IGREJA DA MEMÓRIA, 03 SETEMBRO 2019

1. Numa famosa conferência proferida no longínquo ano de 1936, em Friburgo, sobre a «Origem da Obra de Arte», o filósofo Martin Heidegger dizia: «é pela obra que se conhece o artista, ou seja: a obra é que primeiro faz aparecer o artista como um mestre da arte. O artista é a origem da obra. A obra é a origem do artista. Nenhum é sem o outro.» A novidade da afirmação reside no facto de não corroborar o lugar-comum segundo o qual, uma vez lançada no espaço da história, a obra passa a ter vida própria e transcende o próprio artista. Heidegger sela a indissolubilidade entre obra e artista.

Ao celebrar hoje o dia do Estado Maior General das Forças Armadas, todos nos sentimos particularmente lisonjeados, pois encontramos uma magnífica Obra de Arte que é Portugal, descobrindo aquelas e aqueles que, ao longo dos séculos, a têm construído e plasmado com a dádiva das suas vidas. Desse glorioso elenco destaca-se o Santo Condestável Nun’ Álvares Pereira de Santa Maria. Nele encontramos muito mais do que o simples herói da nossa história ou sequer um grandioso arauto do Portugal atual. No Condestável, temos a essência da própria portugalidade que, na sua tessitura, contempla o Militar e o Religioso. E são esses padrões, Militar e Religioso, que têm sustentado, desde o início, quer a autodeterminação da Nação, quer a nossa identidade pátria.

--- TAREFA BREVE ---
Diga se cada afirmação concorda com o texto, respondendo sim ou não e citando as palavras exatas do texto que o decidem.
1. Heidegger proferiu a conferência sobre a «Origem da Obra de Arte» em Lisboa.
2. Segundo o texto, Heidegger defende que a obra transcende o próprio artista.
3. O texto afirma que a portugalidade contempla o Militar e o Religioso.
Os itens não têm qualquer relação com o texto.

--- ITENS ---
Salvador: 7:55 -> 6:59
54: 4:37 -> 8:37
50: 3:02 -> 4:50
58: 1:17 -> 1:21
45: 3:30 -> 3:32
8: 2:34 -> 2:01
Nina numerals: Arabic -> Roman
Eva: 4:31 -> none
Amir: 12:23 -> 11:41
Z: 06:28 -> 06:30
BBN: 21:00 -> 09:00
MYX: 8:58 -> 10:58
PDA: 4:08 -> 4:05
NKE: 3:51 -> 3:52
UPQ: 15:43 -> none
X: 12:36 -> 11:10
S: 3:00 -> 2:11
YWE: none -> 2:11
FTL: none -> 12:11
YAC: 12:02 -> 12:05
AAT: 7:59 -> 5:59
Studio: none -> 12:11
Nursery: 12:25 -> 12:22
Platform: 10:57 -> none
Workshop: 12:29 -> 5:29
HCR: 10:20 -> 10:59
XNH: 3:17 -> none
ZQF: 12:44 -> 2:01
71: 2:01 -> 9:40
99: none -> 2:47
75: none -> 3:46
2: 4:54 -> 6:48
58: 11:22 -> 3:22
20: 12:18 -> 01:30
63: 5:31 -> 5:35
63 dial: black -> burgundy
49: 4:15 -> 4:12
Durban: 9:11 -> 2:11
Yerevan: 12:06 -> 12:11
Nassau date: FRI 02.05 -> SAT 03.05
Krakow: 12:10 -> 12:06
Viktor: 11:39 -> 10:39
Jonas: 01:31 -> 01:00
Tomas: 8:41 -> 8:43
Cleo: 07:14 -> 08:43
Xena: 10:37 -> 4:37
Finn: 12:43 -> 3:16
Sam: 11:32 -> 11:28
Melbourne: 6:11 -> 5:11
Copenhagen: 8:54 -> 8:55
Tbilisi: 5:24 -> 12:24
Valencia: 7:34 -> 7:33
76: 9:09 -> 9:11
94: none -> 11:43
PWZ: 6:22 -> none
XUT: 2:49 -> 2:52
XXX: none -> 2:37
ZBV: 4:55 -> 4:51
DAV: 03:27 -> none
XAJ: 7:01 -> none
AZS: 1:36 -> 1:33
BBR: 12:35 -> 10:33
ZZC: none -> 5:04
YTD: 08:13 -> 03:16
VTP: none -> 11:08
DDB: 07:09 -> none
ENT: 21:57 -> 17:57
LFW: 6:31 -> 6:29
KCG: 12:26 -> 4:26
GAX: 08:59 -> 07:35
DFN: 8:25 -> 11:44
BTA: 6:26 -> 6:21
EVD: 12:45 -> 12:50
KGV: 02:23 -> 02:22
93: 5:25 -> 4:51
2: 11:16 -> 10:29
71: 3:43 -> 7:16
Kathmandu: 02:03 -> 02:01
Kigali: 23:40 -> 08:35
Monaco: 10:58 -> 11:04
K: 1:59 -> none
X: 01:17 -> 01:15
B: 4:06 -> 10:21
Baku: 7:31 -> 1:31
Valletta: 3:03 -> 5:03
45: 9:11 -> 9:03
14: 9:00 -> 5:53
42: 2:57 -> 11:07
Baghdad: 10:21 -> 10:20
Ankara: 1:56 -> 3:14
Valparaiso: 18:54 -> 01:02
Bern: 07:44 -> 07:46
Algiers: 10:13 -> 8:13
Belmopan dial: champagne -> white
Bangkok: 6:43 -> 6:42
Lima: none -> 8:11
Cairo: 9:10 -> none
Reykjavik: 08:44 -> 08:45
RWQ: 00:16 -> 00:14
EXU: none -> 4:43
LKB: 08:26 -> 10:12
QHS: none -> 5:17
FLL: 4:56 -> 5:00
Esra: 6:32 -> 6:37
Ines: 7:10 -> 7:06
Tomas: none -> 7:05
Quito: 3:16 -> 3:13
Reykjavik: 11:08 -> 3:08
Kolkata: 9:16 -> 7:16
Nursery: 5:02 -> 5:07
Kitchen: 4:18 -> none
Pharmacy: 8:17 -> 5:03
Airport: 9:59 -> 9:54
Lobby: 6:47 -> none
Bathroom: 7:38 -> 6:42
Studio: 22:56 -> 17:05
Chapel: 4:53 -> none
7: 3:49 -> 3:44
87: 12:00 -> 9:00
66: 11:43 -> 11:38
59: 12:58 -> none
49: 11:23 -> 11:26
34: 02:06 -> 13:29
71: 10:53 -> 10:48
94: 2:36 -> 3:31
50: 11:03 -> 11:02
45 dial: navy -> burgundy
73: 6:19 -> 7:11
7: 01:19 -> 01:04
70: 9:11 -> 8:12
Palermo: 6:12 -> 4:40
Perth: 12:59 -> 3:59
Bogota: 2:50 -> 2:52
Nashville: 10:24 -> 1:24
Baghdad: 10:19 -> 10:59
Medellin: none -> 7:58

--- RESPOSTA FINAL ---
1. Não: «proferida no longínquo ano de 1936, em Friburgo».
2. Não: «Heidegger sela a indissolubilidade entre obra e artista.»
3. Sim: «No Condestável, temos a essência da própria portugalidade que, na sua tessitura, contempla o Militar e o Religioso.»